Lo scorso marzo queste divergenze si sono trasformate in scontri di piazza tra i sostenitori dei due movimenti. Ma le
tensioni, anche quando esplodono, vengono tenute in sordina a livello ufficiale: pochi giorni fa, il 24 ottobre, le
leadership di Amal e Hezbollah si sono incontrate a Beirut e hanno rilasciato un comunicato congiunto smentendo qualsiasi
tipo di dissenso tra le due organizzazioni, di fatto divise sul candidato alla presidenza libanese.

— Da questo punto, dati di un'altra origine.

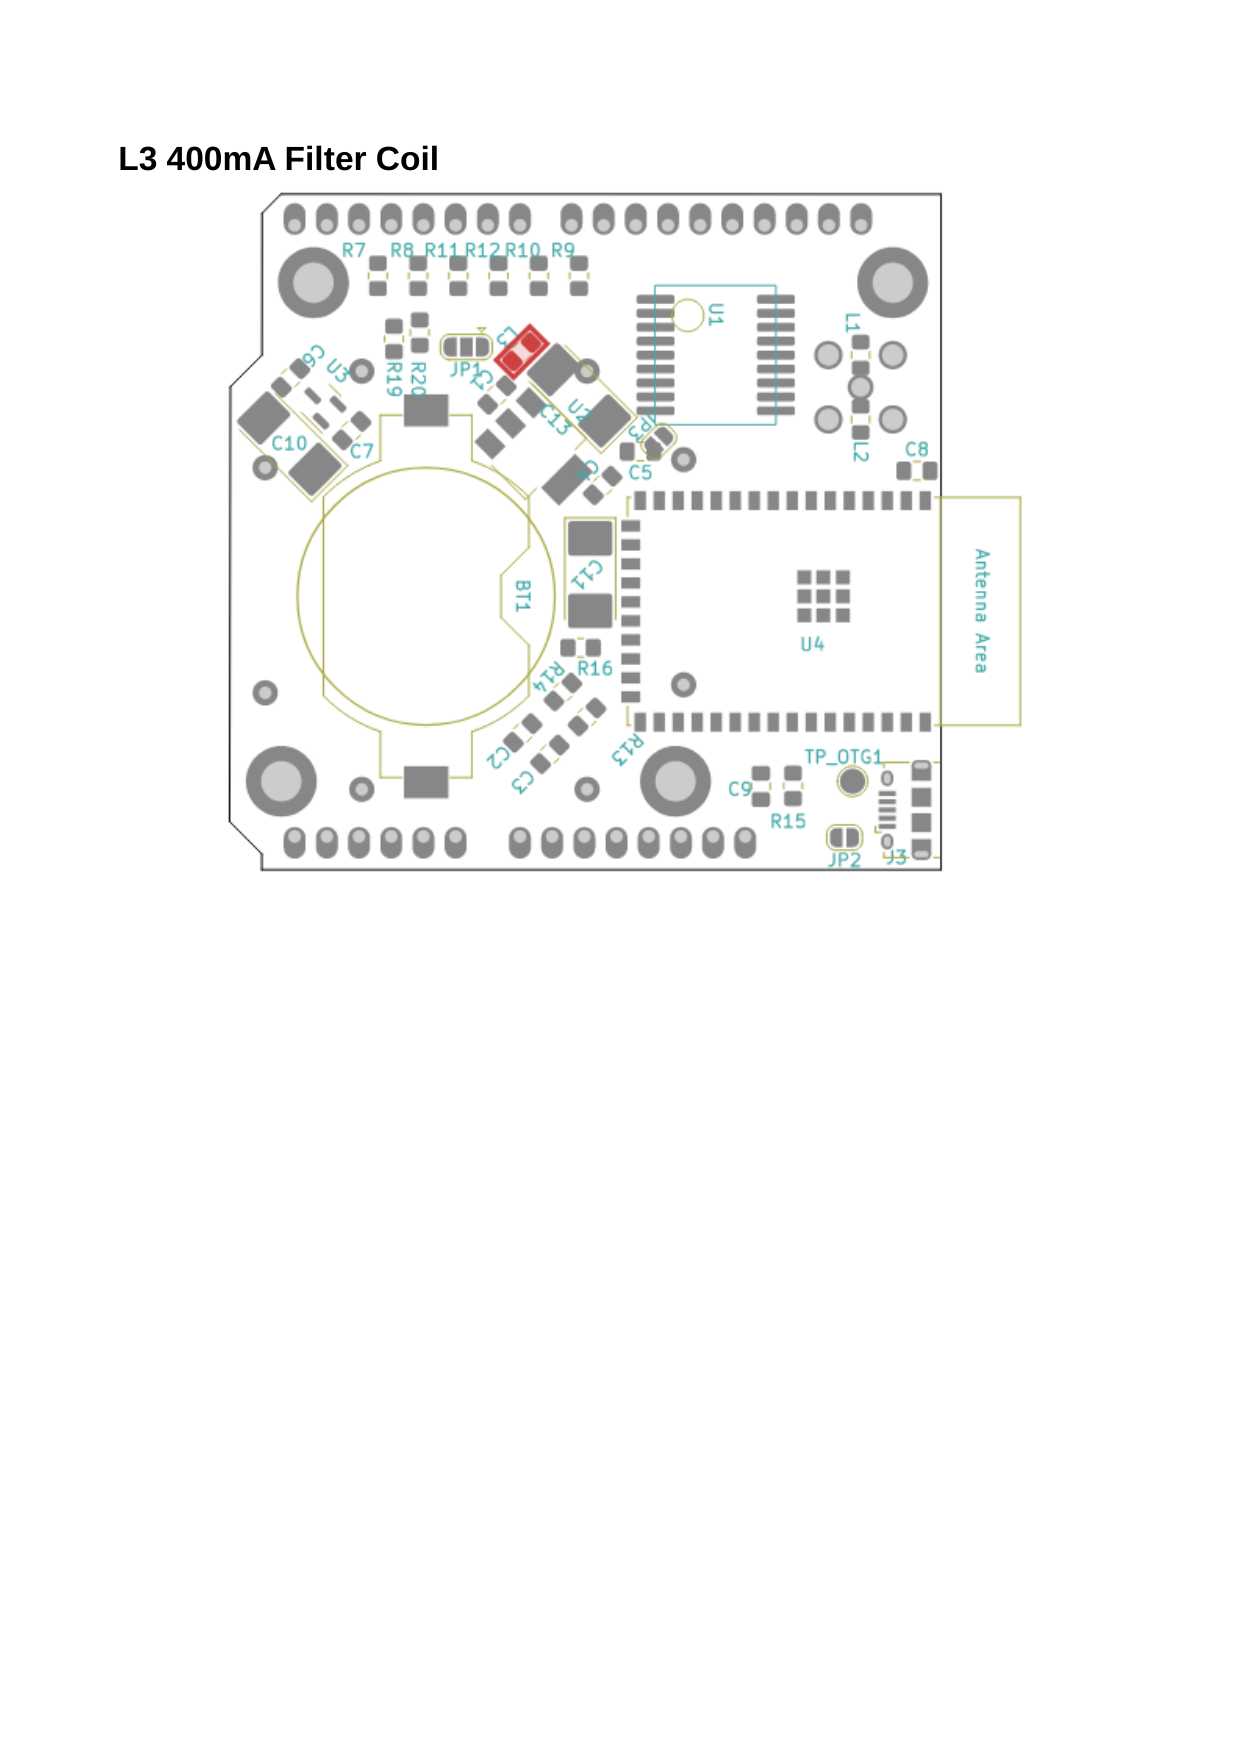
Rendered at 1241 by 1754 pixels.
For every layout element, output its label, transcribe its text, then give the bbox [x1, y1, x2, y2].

subtitle L3 400mA Filter Coil [118, 139, 1122, 178]
picture [201, 190, 1039, 876]
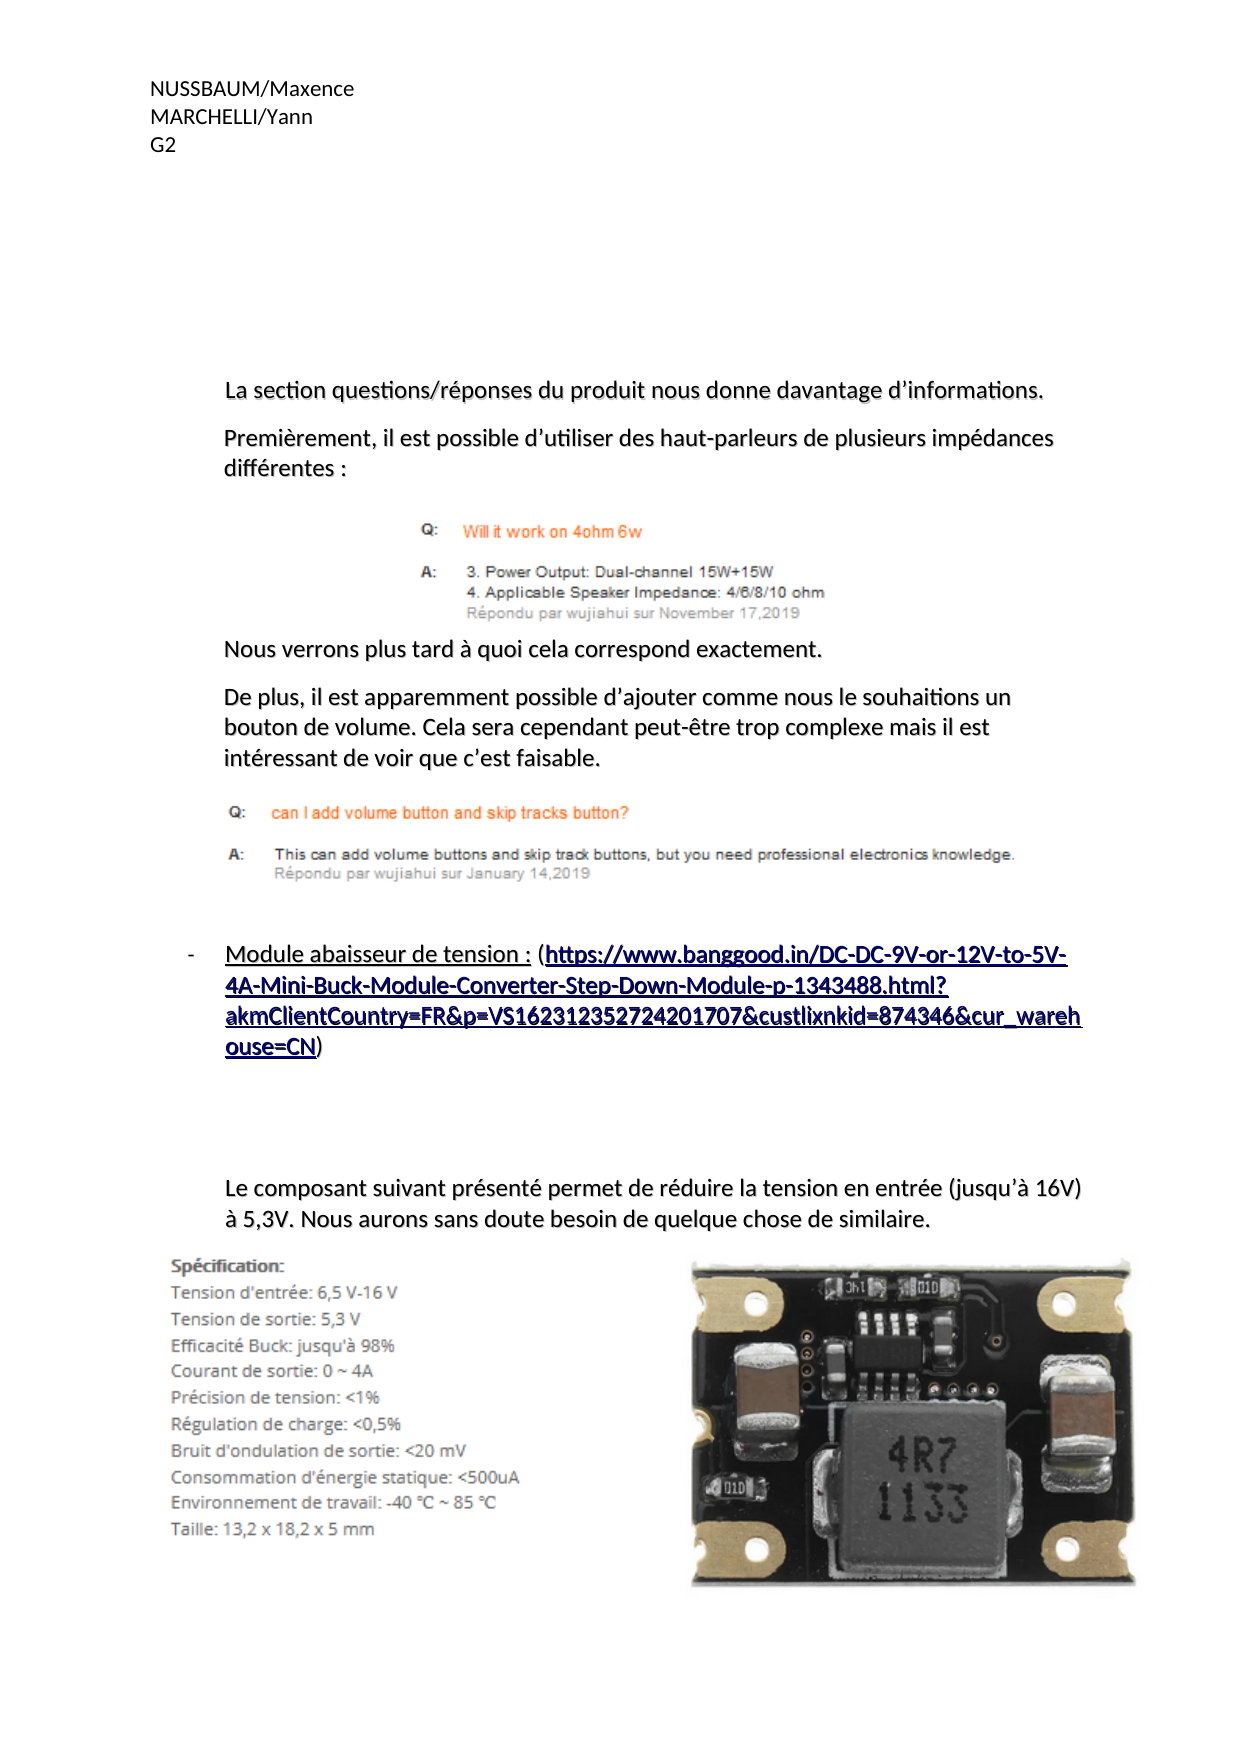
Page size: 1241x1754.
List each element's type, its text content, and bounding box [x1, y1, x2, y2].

text La section questions/réponses du produit nous donne davantage d’informations. [150, 374, 1090, 405]
text Premièrement, il est possible d’utiliser des haut-parleurs de plusieurs impédances différentes : [224, 422, 1090, 483]
list Module abaisseur de tension : (https://www.banggood.in/DC-DC-9V-or-12V-to-5V-4A-Mini-Buck-Module-Converter-Step-Down-Module-p-1343488.html?akmClientCountry=FR&p=VS162312352724201707&custlixnkid=874346&cur_warehouse=CN) [187, 938, 1090, 1061]
list Le composant suivant présenté permet de réduire la tension en entrée (jusqu’à 16V) à 5,3V. Nous aurons sans doute besoin de quelque chose de similaire. [225, 1173, 1090, 1234]
text Nous verrons plus tard à quoi cela correspond exactement. [224, 633, 1090, 664]
text De plus, il est apparemment possible d’ajouter comme nous le souhaitions un bouton de volume. Cela sera cependant peut-être trop complexe mais il est intéressant de voir que c’est faisable. [224, 681, 1090, 772]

Non importa se le falle che
contraddicono i comunicati ufficiali sono tante. Tra le più chiaccherate, quella che ha toccato il popolare sito sciita Janubia: lo
scorso febbraio Hezbollah, stanco delle critiche, lo ha accusato nientemeno che di essere al servizio di Israele. Gli sciiti non
sono un blocco unico, non lo sono mai stati. Ma adesso sta emergendo un vero e proprio terzo polo che va oltre
la lotta tra sciiti e sunniti che infiamma il Medio Oriente dal 2011: gli sciiti che non obbediscono più a Teheran. Non
stanno con l’Arabia Saudita, ma neanche con l’Iran. Si muovono con cautela e cercano nuovi alleati.